Nearly a dozen members of a suspended Baylor University fraternity recently volunteered for a woman hoping to open a ranch-style treatment center for people suffering from depression.
Debbie Monahan, owner of Monahan Ranch in Robinson, praised the members of Phi Delta Theta for their continued service at the facility. She hopes to open the facility by summer 2017.
“Sometimes it feels like it is just God and I, but the No. 1 group that has stepped forward is this group from Baylor University,” Monahan said.
On March 3, Phi Delta Theta president Jacob Anderson, 20, was arrested by Waco police on a sexual assault charge stemming from an alleged rape at a fraternity party Feb. 21.
The next day, Baylor spokeswoman Tonya Lewis said in a press release that Phi Delta Theta has been “suspended from all organizational activities until a thorough investigation into the recent charges against the fraternity for underage drinking and sexual assault is completed.”
The national chapter removed Anderson from the fraternity.
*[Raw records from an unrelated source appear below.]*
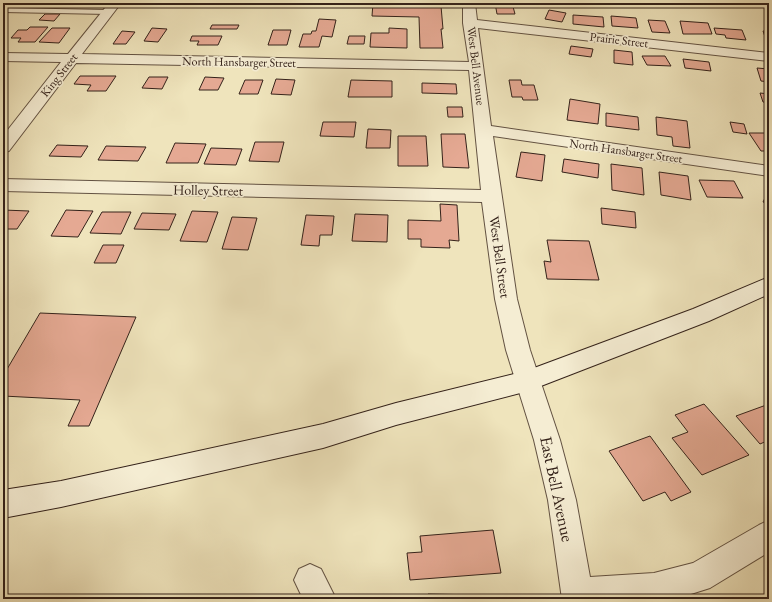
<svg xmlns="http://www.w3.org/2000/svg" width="772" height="602" font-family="'EB Garamond',serif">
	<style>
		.building { fill: #e5a993; stroke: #34221a }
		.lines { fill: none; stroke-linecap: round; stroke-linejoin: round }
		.lane-casing { stroke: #635242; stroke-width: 2 }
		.street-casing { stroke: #635242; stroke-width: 2 }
		.secondary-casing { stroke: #34221a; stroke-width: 2 }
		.lane { fill: #f5edd3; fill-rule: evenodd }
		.street { fill: #f5edd3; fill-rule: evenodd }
		.secondary { fill: #f5edd3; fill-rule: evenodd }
		.labels { text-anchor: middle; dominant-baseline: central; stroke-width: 3.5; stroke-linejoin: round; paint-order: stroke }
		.far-street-label { font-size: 12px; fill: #34221a; stroke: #f5edd3 }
		.street-label { font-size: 14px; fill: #34221a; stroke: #f5edd3 }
		.near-street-label { font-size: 17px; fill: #34221a; stroke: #f5edd3 }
	</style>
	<rect width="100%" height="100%" fill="#efe4bc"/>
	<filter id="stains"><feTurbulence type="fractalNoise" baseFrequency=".005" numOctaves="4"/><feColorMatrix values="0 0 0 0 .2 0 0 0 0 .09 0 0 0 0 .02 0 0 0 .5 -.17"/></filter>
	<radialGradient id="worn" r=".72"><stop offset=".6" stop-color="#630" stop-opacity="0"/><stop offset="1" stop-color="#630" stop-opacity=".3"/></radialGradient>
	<g class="building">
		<path d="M373,3H397V6H441L443,29H441L443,48H420L419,17L372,16Z"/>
		<path d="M495,3H512L515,14H497Z"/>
		<path d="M549,10L566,13L562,22L545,19Z"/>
		<path d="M45,14H60L54,21L39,20Z"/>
		<path d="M573,15L603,17L604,27L573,24Z"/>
		<path d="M611,16L636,18L638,28L612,26Z"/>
		<path d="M319,19L336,20L332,37L322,36L319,47H299L303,34H311L312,31H316Z"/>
		<path d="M648,20L665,21L670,33L652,32Z"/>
		<path d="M680,21L708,23L712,34H683Z"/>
		<path d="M212,25H239L237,29H210Z"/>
		<path d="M30,27H48L35,42H18L21,38H11L18,30H27Z"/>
		<path d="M52,28H70L59,43L39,42Z"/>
		<path d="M152,28L167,29L158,42L144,41Z"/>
		<path d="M389,28L407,29V48L370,47L371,33H389Z"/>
		<path d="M714,28L742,30L746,40L726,38L725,35L716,34Z"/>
		<path d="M273,30H291L287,45H268Z"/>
		<path d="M122,31L135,32L126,44H113Z"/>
		<path d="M763,31H769V43H767Z"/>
		<path d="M192,36H222L218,45H197L199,41H190Z"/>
		<path d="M349,36H365L364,44H347Z"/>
		<path d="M571,46L593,49L591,57L569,54Z"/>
		<path d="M614,50L632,52L633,65L614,63Z"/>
		<path d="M642,56H665L671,66L647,65Z"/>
		<path d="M683,59L709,62L711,71L685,68Z"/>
		<path d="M757,68L769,69V82L761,81Z"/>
		<path d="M80,76H116L106,91H87L91,85L74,84Z"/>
		<path d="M149,77H168L162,89L142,88Z"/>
		<path d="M205,77L224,78L218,90H199Z"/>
		<path d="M276,79L295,80L291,95L271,94Z"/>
		<path d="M245,80H263L258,94H239Z"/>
		<path d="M351,80L392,81V97H348Z"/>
		<path d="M509,80H521L522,85H534L538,100H523L522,97H512Z"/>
		<path d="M422,83L456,84L457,94L422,93Z"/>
		<path d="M760,93L769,94V103L763,102Z"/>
		<path d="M570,99L600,104L598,124L567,120Z"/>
		<path d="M447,107H462L463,117H448Z"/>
		<path d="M606,113L638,117L639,130L606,126Z"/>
		<path d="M656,117L687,121L690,148L673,146L672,137L657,135Z"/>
		<path d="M323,122H356L354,137L320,136Z"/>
		<path d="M730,122L744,124L747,134L733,132Z"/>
		<path d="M368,129L391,130L390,148H366Z"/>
		<path d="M749,133H768L769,151H761Z"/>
		<path d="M441,134H465L469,168L443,167Z"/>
		<path d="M398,136H426L428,166H398Z"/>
		<path d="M255,142H284L279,162L249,161Z"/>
		<path d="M175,143L206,144L198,163H166Z"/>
		<path d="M57,145L88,146L81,157L49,156Z"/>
		<path d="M106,146L146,147L138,161L98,160Z"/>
		<path d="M211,148L242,149L236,165L204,164Z"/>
		<path d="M521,152L545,155L542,181L516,177Z"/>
		<path d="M564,159L599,164L598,178L562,172Z"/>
		<path d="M611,164L642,168L644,195L612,190Z"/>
		<path d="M659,172L688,176L691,200L661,195Z"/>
		<path d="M699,180L734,181L743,198L707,197Z"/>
		<path d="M769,190V204L763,202Z"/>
		<path d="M440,204L457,205L459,241L449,240L450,248L421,247V239H408V220L441,221Z"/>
		<path d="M601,208L635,212L636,228L602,224Z"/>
		<path d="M3,210L29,211L17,229H3Z"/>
		<path d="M66,210L93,211L78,237L51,236Z"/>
		<path d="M192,211L218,212L207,242L180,241Z"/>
		<path d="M102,212H131L121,234L90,233Z"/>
		<path d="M142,213L176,214L169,230L134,229Z"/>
		<path d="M355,214L388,215L387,242L352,241Z"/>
		<path d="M306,215L334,216L332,235H320L319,246L301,245Z"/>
		<path d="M232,217L257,218L248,250L222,249Z"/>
		<path d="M547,240L589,241L599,280L547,279L544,261L551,262Z"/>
		<path d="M103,245H124L116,263H94Z"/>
		<path d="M40,313L136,317L89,426H68L80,400L3,396V376Z"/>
		<path d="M704,404L749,455L702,475L672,438L688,432L675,415Z"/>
		<path d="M769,404V440L760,444L736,416Z"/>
		<path d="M650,436L691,492L671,501L665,492L643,501L609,451Z"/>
		<path d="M493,530L501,573L410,580L407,553L422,552L420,536Z"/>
		<path d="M428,594L480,595V599H429Z"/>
	</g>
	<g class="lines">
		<defs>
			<path id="lane" d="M3,8L108,10L111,12L108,14L3,12Z"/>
			<g id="street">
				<path d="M109,3H121L82,54L469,62L463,23V3H475L477,20L769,53V61L478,28L491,126L769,166V176L493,136L517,299L530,350L560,440L576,500L590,577L654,573L693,563L759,525L769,520V552L710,588L675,599H562L548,500L534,440L506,350L495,299L482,202L3,191V179L481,190L469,70L76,63L9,151L3,152V136L61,62L3,61V53L68,54Z"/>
				<path d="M310,564L321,569L336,599H303L294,580L299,569Z"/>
			</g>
			<path id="secondary" d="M769,277V294L709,321L528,391L396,425L323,448L61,507L3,518V490L61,481L323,424L396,403L526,371L693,309Z"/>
		</defs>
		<use href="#lane" class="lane-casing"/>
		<use href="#street" class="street-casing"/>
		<use href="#secondary" class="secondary-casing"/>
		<use href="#lane" class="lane"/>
		<use href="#street" class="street"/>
		<use href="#secondary" class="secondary"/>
	</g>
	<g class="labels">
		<g class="far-street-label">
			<text transform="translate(619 40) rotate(7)">Prairie Street</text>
			<text transform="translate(239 62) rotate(1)">North Hansbarger Street</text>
			<text transform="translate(476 66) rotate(83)">West Bell Avenue</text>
			<text transform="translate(59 75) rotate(-52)">King Street</text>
			<text transform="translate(626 151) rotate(8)">North Hansbarger Street</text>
		</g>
		<g class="street-label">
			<text transform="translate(208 190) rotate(1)">Holley Street</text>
			<text transform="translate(500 257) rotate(82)">West Bell Street</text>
		</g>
		<g class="near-street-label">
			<text transform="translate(557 489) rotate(78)">East Bell Avenue</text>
		</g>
	</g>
	<rect width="772" height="602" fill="none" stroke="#efe4bc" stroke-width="16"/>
	<rect x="4" y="4" width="764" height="594" fill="none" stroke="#34221a" stroke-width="2"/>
	<rect x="8" y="8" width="756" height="586" fill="none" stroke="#34221a"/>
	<rect width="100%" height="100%" filter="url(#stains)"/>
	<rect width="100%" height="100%" fill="url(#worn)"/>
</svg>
The members who volunteered March 18 in Robinson said they were acting as a group of individual Baylor students, not as fraternity members. Several arrived to the ranch wearing Phi Delta Theta shirts, but Monahan gave them Monahan Ranch T-shirts to wear. Monahan said she was unaware of Anderson’s arrest and the fraternity’s suspension.
Baylor spokeswoman Lori Fogleman said it is likely that the members, acting as individuals, determined it was important to fulfill their commitment to the ranch, which started before the fraternity was suspended.
“Baylor’s Department of Student Activities and national leadership of the fraternity continue to work with members of that suspended organization to assist them in understanding and fully complying with terms and conditions of the current suspension,” Fogleman said.
Adam Livchak, 19, of Frisco, said he reached out to Monahan months ago after reading her posting on a Baylor service website. Livchak said he signed up for the first volunteer session through the website early last semester, but every outing since has been organized directly through Monahan.
“After going out there the first weekend, I learned Monahan Ranch Ministry was a place where those overcoming depression could do so in a natural way,” Livchak said. “Friends and family who have learned more of Debbie and her mission from the Lord have strived to give their best efforts in helping make this dream a reality.”
The group placed a large cross constructed by the owners of Don’s Hardware near the ranch entrance and has continued landscaping work and other projects needed at the property.
Monahan said she plans to build a structure where guests can spend six weeks with fully trained mental health professionals and religious leaders to offer strong support. She said she knows the ranch will have an impact.
“This is going to be the only one in the country,” Monahan said. “I already have a waiting list of 200 people, but it is up to God when the time will be right.”